Low-profile antennas based on aperiodic and compact meta-surfaces

(eng) Artificial magnetic ground planes enable the placement of horizontal antennas close to the ground plane. However, their behaviour as AMCs (Artificial Magnetic Conductor) is valid only over a small frequency band. Hence, their use in wideband antenna applications remains a challenge. The antenna-AMC combination can be optimized to maximize the impedance bandwidth, thanks to the coupling between the antenna and the AMC. However, we have observed that the radiation patterns split at broadside when we work close to the AMC resonance frequency.
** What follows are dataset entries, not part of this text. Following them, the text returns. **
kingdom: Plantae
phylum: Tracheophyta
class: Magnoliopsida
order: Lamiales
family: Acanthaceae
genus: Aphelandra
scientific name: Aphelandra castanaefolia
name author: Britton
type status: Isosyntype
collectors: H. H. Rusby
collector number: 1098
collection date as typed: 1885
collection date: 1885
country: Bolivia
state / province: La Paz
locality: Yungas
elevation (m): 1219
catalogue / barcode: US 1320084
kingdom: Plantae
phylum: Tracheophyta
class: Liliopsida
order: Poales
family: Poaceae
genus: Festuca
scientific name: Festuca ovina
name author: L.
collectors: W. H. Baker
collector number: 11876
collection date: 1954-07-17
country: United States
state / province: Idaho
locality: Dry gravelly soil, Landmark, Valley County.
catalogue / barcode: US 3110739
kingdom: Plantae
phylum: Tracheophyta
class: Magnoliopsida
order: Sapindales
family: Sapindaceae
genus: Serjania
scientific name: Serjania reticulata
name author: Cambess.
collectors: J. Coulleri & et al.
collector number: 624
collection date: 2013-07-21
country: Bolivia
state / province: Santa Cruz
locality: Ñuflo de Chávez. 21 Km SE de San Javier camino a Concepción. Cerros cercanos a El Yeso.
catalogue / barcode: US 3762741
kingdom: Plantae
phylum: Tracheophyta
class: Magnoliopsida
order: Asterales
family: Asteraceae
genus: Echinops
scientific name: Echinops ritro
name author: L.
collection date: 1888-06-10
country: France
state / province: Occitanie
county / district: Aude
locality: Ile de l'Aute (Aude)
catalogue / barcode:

This limits the useful operation bandwidth, i.e. the bandwidth at which good radiation and matching conditions are achieved at the same time. In this thesis, a new non-periodic structure acting as an AMC and as a leaky-wave surface at the same time has been studied and designed to recover the broadside directivity near and beyond the AMC resonance. An antenna with broadside directivity better than 9.2 dB over a 32.65% impedance bandwidth is finally presented. This thesis also focuses on the design of a low-profile RFID tag able to work on metallic objects. We have proved that including an AMC ground plane in the tag design avoids the tag antenna to be short-circuited when it is mounted on a metallic plane. But having a compact AMC is essential to obtain a competitive RFID tag. A new AMC surface of 42.6 mm x 42.6 mm size has been designed. It supports an inductively-fed meander dipole that provides the complex input impedance required to activate the microchip terminating the tag. A prototype has been fabricated in our laboratory to measure its input impedance. Very encouraging preliminary results have been obtained. The inductive coupling effect achieved with the feeding loop of the meander dipole is preserved in presence of the AMC ground plane.